I’m about to make a case that the field of Evaluation would benefit from theoreticians and practitioners that were more diverse than they are now with respect to beliefs about what constitutes the social good, and how to get there. Making this argument is not easy for me because it means putting head over heart. But I’ll do my best because I think it does matter for the future of Evaluation.
Examples from the Social Sciences
Think of the social sciences – Economics, Sociology, Political Science.
One does not have to have left wing inclinations to appreciate Marxian critiques of society and the relationships among classes. That understanding can inform anyone’s view of the world whether or not you think that overall, Capitalism is a good organizing principle for society. On the other end of the spectrum, even a dyed in the wool lefty would (should?) appreciate that self-interest and the profit motive are useful concepts for understanding why society works as it does, and that it does (might?) produce some social good despite its faults. Would the contribution of the field of Economics be as rich as it is if one of those perspectives did not exist?
Or to take an example from Sociology. Functionalists like Talcott Parsons and Robert Merton lean toward the notion that social change can lead to dysfunction. The existence of theory like that can shape (support? further?) go-slow views about the pace of social change. Or think of the conflict theories of people like Max Weber and C. Wright Mills. Those views support the idea that conflict and inequality are inherent in Capitalism. That’s the kind of theory that could support or shape a rather different view about the need for social change.
So what we have is a diversity of theory that is in some combination based on/facilitative of, different views of how society should operate. I think the disciplines of Economics and Sociology are better off because of that diversity. More important, we are all better off for having access to these different perspectives as we try to figure out how to do the right thing, or even, what the right thing is.
I am convinced that over the long run, if Evaluation is going to make a contribution to society, it has to encompass the kind of diversity I’m giving examples of above. Why?
One reason is that stakeholders and interested parties have different beliefs about programs – their very existence, choices of which ones to implement, their makeup, and their desired outcomes. How can Evaluation serve the needs of that diversity if there is too much uniformity in our ranks? Also, what kind of credibility do we have if the world at large comes to see our professional associations and evaluations as supportive of only one perspective on the social good and the role of government?
The argument above deals with the design of evaluations and the collection and interpretation of data. But the importance of diversity extends to Evaluation theory as well.

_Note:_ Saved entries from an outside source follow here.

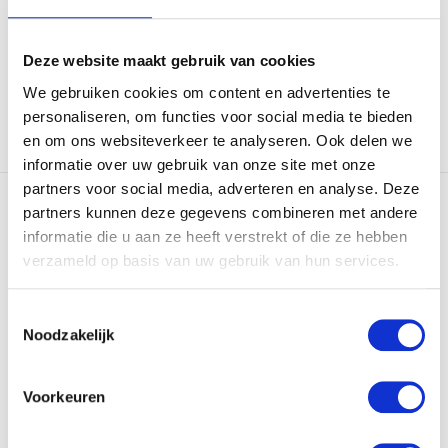
Op voorraad
Op voorraad
€40,95
€7,95
Deze website maakt gebruik van cookies
We gebruiken cookies om content en advertenties te
personaliseren, om functies voor social media te bieden
en om ons websiteverkeer te analyseren. Ook delen we
Vergelijk
Vergelijk
informatie over uw gebruik van onze site met onze
partners voor social media, adverteren en analyse. Deze
partners kunnen deze gegevens combineren met andere
informatie die u aan ze heeft verstrekt of die ze hebben
verzameld op basis van uw gebruik van hun services.
Toestemmingsselectie
Imperial Riding
HV Polo Handschoenen
Noodzakelijk
Handschoenen Elegance
Daily - Zwart
IR...
Blijf stijlvol en comfortabel in
De Imperial Riding
het zadel met o...
Voorkeuren
Handschoenen Elegance
IRHEsse...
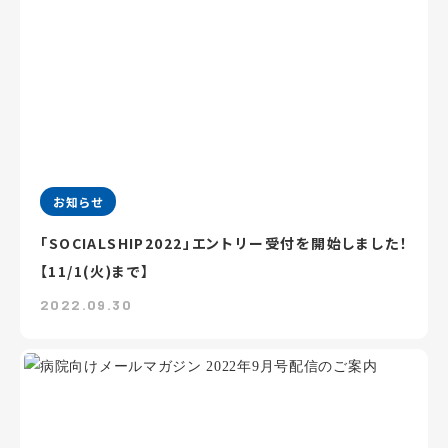
お知らせ
「SOCIALSHIP2022」エントリー受付を開始しました！
【11/1(火)まで】
2022.09.30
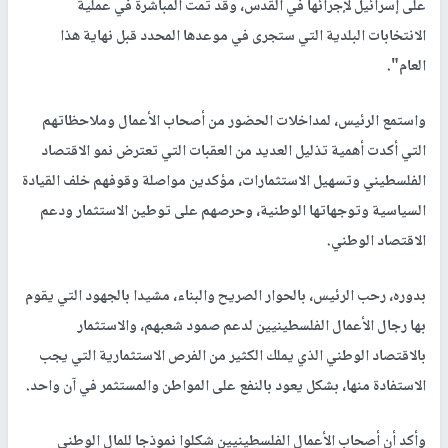
على إسرائيل لإجرائها في القدس، وقد تمت المباشرة في عملية
الانتخابات البلدية التي ستجرى في موعدها المحدد قبل نهاية هذا
العام".
واستمع الرئيس، لمداخلات الحضور من أصحاب الأعمال وملاحظاتهم
التي أكدت أهمية تذليل العديد من العقبات التي تعترض نمو الاقتصاد
الفلسطيني وتسهيل الاستثمارات، مؤكدين مواصلة وقوفهم خلف القيادة
السياسية وتوجهاتها الوطنية، وحرصهم على توطين الاستثمار ودعم
الاقتصاد الوطني.
بدوره، رحب الرئيس، بالحوار الصريح والبناء، مشيدا بالجهود التي يقوم
بها رجال الأعمال الفلسطينيين لدعم صمود شعبهم، والاستثمار
بالاقتصاد الوطني الذي يملك الكثير من الفرص الاستثمارية التي يجب
الاستفادة منها، بشكل يعود بالنفع على المواطن والمستثمر في آن واحد.
وأكد أن أصحاب الأعمال الفلسطينيين شكلوا نموذجا للمال الوطني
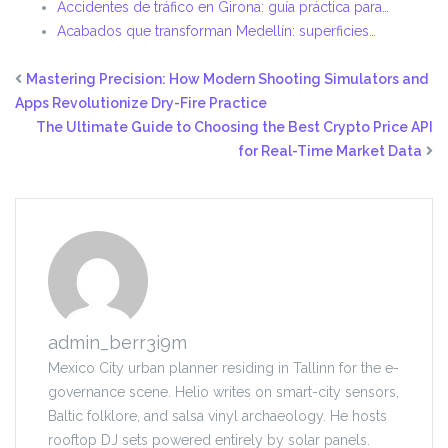
Accidentes de tráfico en Girona: guía práctica para…
Acabados que transforman Medellín: superficies…
Mastering Precision: How Modern Shooting Simulators and
Apps Revolutionize Dry-Fire Practice
The Ultimate Guide to Choosing the Best Crypto Price API
for Real-Time Market Data
admin_berr3i9m
Mexico City urban planner residing in Tallinn for the e-
governance scene. Helio writes on smart-city sensors,
Baltic folklore, and salsa vinyl archaeology. He hosts
rooftop DJ sets powered entirely by solar panels.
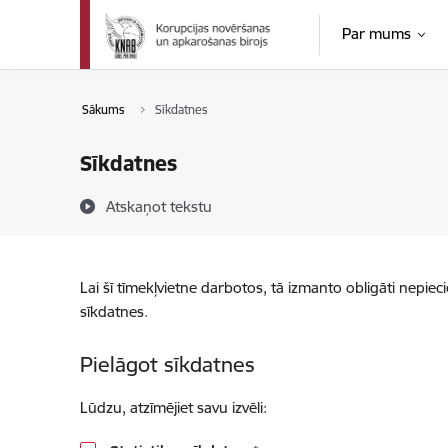
Pāriet uz lapas saturu
Par mums
Sākums
Sīkdatnes
Sīkdatnes
Atskaņot tekstu
Lai šī tīmekļvietne darbotos, tā izmanto obligāti nepiec
sīkdatnes.
Pielāgot sīkdatnes
Lūdzu, atzīmējiet savu izvēli:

Explaining the value of diversity in Evaluation theory is harder for me because I don’t have a good idea of how it might play out, but I’ll try. It seems to me that right now, all existing Evaluation theory carries the implicit belief that change is a good thing. Change may not work out as we wish because programs may be weak or have unintended consequences. But fundamentally, change is good and the reason to evaluate is to make the change better. Well, what would Evaluation look like if we had evaluation theory that drew from the Functionalist school of Sociology, which takes such a jaundiced view of social change? I have no idea, and emotionally, I’m not sure I want to know because personally I am in favor of intervention in the service of the social good. But on an intellectual level, I know that evaluation based on a conservative (small “c”) view of change would end up producing some very worthwhile insight that I am sure would not come from our present theory.
Moving from Blather to Action
There are numerous impediments to working toward ideological diversity. Mostly, I am convinced that almost everyone in our field has politics that are not too much different from mine. We go into the evaluation business because we think that government is good and we want to make it better. That self-selection bias makes us a pretty homogeneous group that forms into associations that do not throw out the welcome mat for divergent opinion. Maybe the best we can do is make it known that ideological dimensions of diversity are welcome. That itself is not so easy because what does “dimension of diversity” even mean? Still, I think it’s worth a shot.